Textausschnitt |
+---+

Der neue Teil des Mauerparks mit dem Schriftzug „Mauerpark“.
Foto: dpa/Christophe Gateau

Berlin - Die Gegensätze könnten deutlicher kaum sein. Auf der einen Seite ist die Wiese eher braun als grün und von ausgetrampelten Pfaden durchzogen, Abfall liegt herum, überall Schmierereien – rauer Berliner Charme im Mauerpark auf dem ehemaligen Mauerstreifen. Hinter einer Asphaltfläche und einem Bauzaun erstreckt sich eine heilere Welt: Der Rasen grün, die Sitzgelegenheiten aus hellem Granit, hinter Hochbeeten zeigt sich kurz ein Fuchs. Das Areal, das vorher Gewerbegebiet war, wird nun Teil des Mauerparks.

Die Fläche verdoppelt sich mit der Erweiterung auf fast 15 Hektar. Von Freitagnachmittag an (17 Uhr) sollen Besucher das neue, (noch) gepflegte Areal an der Grenze der dicht besiedelten Stadtteile Prenzlauer Berg und Wedding in Beschlag nehmen können. Kostenpunkt: mehr als 14 Millionen Euro. Sogar Toiletten sind vorhanden.

+---+

Gezeigtes Material |
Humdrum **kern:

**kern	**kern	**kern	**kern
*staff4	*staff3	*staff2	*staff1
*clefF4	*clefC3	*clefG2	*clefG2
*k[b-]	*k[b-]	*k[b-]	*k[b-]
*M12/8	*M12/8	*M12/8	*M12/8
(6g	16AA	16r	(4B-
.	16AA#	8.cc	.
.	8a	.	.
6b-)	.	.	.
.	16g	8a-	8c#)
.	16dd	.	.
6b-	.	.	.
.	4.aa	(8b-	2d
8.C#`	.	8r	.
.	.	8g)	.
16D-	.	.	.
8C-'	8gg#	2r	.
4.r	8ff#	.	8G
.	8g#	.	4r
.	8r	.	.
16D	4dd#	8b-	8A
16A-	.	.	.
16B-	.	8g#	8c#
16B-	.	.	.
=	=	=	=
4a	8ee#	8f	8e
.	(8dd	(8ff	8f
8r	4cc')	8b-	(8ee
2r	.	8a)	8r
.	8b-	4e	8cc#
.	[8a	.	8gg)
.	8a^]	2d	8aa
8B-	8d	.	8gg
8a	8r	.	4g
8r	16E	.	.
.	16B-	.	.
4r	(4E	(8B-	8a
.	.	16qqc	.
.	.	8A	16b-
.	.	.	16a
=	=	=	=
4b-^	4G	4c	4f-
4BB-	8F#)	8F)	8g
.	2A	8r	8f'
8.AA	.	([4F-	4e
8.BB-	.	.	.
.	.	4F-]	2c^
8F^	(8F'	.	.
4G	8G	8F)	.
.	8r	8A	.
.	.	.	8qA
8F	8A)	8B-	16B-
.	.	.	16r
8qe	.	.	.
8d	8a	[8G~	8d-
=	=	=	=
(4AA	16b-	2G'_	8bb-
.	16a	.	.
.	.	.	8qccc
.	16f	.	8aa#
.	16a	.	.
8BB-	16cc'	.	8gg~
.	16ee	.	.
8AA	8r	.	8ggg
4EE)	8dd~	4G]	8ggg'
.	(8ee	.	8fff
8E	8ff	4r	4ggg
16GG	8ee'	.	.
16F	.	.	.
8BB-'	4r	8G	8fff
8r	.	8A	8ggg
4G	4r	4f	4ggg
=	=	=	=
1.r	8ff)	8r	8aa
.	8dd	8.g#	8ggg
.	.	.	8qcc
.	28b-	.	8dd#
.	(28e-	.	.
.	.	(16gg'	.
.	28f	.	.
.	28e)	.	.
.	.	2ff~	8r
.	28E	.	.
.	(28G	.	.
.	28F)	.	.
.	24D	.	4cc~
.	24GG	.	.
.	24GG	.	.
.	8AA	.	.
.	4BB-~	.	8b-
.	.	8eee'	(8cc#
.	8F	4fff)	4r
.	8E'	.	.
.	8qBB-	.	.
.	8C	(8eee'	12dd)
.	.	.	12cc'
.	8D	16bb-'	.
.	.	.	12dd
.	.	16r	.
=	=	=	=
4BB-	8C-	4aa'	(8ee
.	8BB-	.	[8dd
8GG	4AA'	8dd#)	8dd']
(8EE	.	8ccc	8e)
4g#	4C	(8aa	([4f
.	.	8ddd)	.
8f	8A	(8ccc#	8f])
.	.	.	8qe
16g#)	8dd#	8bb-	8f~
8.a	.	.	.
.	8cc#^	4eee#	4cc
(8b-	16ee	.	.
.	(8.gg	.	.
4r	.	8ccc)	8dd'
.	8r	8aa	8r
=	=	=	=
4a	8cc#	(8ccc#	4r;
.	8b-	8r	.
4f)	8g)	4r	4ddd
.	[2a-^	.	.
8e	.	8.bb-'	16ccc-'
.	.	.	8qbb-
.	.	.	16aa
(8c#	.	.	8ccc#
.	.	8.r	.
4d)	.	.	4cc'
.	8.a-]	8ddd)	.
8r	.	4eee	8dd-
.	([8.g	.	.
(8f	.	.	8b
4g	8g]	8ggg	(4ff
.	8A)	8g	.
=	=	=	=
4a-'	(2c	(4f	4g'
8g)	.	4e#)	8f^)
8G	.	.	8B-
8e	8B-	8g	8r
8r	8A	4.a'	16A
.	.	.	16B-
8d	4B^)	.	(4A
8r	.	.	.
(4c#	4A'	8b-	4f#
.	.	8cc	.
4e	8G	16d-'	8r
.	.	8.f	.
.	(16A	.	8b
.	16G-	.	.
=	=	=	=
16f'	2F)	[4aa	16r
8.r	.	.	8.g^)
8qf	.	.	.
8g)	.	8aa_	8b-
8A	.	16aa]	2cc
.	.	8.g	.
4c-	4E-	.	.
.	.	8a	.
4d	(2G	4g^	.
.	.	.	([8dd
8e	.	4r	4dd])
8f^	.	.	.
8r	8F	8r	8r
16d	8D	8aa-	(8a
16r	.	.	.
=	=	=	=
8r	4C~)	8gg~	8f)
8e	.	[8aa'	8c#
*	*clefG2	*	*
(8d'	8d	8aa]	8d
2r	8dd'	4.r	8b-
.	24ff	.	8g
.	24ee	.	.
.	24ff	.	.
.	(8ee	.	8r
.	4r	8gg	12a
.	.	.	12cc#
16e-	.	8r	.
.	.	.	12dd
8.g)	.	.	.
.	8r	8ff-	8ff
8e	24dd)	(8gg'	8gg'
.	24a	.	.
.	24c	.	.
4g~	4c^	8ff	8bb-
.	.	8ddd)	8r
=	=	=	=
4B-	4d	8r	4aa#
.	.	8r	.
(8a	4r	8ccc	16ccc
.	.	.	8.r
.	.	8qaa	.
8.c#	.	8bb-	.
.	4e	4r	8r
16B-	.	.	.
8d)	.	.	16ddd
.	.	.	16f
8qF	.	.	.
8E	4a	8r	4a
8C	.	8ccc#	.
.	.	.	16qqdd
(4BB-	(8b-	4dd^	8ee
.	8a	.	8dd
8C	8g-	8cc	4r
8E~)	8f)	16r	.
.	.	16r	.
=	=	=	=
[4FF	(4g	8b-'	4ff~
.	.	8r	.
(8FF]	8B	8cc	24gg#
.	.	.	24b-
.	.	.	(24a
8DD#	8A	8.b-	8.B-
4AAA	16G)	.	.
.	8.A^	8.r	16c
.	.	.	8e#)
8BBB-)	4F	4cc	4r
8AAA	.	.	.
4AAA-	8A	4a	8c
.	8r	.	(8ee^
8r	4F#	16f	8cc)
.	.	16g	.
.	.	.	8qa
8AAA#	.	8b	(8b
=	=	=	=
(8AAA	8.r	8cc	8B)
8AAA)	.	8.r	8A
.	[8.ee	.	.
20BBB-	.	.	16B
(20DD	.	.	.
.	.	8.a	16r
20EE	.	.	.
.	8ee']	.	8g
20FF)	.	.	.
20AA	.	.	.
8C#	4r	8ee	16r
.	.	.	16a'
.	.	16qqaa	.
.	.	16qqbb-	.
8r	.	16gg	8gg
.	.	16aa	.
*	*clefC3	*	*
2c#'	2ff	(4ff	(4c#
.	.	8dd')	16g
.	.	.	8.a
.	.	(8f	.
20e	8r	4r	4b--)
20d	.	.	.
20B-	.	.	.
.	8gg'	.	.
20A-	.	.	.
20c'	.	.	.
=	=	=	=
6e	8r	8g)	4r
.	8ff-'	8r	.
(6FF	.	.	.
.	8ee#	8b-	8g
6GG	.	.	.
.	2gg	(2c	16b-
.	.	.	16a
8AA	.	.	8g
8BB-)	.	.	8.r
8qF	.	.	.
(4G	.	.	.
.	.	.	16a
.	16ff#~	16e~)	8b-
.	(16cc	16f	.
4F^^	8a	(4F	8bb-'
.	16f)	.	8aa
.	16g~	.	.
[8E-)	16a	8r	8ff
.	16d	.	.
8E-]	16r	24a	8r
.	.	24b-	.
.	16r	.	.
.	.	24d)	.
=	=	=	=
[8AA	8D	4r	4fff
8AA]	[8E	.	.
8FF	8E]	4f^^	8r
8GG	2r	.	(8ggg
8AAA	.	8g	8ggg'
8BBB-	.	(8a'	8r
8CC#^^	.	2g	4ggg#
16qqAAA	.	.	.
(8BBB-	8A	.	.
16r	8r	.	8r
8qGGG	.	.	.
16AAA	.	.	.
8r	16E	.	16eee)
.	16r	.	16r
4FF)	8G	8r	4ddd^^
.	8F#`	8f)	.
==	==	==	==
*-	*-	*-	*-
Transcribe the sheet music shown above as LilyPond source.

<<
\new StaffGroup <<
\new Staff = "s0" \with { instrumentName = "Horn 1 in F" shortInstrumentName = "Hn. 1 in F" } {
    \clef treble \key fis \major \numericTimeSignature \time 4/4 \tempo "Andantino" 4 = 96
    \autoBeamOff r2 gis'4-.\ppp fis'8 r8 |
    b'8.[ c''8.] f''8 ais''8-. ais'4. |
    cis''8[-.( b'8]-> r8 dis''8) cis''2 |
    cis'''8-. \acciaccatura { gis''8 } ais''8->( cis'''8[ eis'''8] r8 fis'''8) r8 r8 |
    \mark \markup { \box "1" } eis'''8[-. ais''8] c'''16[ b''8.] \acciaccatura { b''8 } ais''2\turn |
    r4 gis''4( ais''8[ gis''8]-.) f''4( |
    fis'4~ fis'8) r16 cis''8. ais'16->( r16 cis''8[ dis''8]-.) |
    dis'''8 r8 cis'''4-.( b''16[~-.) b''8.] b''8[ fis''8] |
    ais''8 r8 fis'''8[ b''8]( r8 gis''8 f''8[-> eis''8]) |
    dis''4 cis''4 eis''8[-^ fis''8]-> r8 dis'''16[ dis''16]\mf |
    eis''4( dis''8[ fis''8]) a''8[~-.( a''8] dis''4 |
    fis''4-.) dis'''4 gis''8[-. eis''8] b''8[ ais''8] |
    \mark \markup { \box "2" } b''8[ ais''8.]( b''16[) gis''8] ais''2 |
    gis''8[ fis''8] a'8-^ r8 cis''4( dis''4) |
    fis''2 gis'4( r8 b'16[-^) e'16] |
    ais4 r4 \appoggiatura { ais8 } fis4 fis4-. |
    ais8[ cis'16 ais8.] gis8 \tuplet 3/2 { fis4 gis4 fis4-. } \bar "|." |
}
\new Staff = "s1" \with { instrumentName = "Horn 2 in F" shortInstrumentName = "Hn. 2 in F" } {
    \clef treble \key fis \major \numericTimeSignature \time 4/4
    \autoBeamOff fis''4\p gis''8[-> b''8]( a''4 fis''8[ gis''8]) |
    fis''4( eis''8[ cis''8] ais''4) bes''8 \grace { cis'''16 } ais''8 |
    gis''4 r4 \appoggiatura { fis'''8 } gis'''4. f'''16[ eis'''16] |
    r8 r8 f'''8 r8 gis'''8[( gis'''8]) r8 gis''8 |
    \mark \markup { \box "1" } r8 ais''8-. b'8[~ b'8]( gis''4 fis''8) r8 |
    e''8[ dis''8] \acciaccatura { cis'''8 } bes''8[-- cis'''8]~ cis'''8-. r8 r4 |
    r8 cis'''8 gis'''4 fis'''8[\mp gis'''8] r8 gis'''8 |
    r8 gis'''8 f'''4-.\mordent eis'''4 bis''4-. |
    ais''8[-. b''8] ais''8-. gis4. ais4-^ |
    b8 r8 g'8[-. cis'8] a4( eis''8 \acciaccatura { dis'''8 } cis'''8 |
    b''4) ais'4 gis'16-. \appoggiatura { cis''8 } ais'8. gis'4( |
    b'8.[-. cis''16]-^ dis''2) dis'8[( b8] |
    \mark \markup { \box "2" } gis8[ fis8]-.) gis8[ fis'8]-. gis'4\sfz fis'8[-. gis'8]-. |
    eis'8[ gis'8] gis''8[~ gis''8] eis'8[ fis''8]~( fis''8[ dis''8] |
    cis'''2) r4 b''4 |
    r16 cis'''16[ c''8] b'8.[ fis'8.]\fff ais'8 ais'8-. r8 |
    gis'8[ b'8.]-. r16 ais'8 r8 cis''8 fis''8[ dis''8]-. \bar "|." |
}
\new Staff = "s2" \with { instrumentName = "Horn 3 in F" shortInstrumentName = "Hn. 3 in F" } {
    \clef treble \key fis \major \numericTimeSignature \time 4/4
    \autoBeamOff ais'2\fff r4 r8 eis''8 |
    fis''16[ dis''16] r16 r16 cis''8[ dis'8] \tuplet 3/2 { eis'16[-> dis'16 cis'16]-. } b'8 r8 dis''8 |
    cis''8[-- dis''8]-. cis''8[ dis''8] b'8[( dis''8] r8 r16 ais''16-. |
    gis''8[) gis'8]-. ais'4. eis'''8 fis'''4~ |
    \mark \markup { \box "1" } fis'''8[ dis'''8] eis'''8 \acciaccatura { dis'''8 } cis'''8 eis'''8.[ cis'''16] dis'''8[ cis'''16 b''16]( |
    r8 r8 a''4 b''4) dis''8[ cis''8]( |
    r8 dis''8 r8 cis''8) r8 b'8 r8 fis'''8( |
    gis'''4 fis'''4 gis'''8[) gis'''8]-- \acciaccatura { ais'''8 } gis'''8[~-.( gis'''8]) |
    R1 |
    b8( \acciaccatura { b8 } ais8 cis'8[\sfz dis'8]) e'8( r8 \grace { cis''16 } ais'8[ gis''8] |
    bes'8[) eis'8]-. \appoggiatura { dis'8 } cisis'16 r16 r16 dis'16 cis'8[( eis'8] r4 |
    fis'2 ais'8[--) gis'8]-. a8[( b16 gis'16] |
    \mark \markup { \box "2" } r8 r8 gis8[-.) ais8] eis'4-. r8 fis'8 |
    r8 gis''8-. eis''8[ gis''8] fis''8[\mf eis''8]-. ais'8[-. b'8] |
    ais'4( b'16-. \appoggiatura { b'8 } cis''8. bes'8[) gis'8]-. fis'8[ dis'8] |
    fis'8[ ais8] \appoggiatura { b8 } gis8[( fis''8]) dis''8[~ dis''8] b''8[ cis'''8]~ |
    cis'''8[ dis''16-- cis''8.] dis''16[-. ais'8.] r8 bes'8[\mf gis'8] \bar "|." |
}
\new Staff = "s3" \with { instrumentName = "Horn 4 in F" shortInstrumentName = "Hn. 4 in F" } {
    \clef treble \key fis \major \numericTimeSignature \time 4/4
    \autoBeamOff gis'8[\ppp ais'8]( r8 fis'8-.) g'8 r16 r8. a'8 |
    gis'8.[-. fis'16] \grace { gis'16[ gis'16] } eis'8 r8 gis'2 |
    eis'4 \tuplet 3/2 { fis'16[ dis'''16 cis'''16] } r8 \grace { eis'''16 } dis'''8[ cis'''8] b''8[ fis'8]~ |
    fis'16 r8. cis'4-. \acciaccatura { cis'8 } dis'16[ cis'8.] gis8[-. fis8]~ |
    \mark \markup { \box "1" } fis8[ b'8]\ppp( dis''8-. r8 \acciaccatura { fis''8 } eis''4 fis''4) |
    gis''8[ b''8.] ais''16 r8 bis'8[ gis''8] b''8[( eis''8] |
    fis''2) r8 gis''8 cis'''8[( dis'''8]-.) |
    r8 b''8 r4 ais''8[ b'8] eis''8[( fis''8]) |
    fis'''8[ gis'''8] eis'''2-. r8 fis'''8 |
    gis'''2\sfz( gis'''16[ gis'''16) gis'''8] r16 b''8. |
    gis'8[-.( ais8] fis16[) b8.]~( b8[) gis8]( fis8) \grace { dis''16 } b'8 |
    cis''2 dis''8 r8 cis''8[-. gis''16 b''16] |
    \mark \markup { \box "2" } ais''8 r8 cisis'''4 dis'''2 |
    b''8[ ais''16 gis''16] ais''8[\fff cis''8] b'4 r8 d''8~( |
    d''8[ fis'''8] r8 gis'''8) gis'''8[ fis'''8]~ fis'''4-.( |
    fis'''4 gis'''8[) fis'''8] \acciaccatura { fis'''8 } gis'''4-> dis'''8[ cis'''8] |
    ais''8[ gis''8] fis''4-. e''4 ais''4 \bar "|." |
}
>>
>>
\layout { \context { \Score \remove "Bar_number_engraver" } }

+---+

Arbeitsauftrag 1 |
Wie groß wird der Mauerpark laut Textausschnitt durch die Erweiterung?
Arbeitsauftrag 2 |
Aktualisiere bitte eine Passage aus dem Textausschnitt und ersetze darin „Gewerbegebiet“ durch „Industriegebiet“. Beginne bei den Worten „Der neue Teil“ und höre nach „Teil des Mauerparks.“ auf.
Die Daten spielen hierfür keine Rolle.

Erwartete Ausgabe 1 |
Fast 15 Hektar.

Erwartete Ausgabe 2 |
Der neue Teil des Mauerparks mit dem Schriftzug „Mauerpark“.
Foto: dpa/Christophe Gateau

Berlin - Die Gegensätze könnten deutlicher kaum sein. Auf der einen Seite ist die Wiese eher braun als grün und von ausgetrampelten Pfaden durchzogen, Abfall liegt herum, überall Schmierereien – rauer Berliner Charme im Mauerpark auf dem ehemaligen Mauerstreifen. Hinter einer Asphaltfläche und einem Bauzaun erstreckt sich eine heilere Welt: Der Rasen grün, die Sitzgelegenheiten aus hellem Granit, hinter Hochbeeten zeigt sich kurz ein Fuchs. Das Areal, das vorher Industriegebiet war, wird nun Teil des Mauerparks.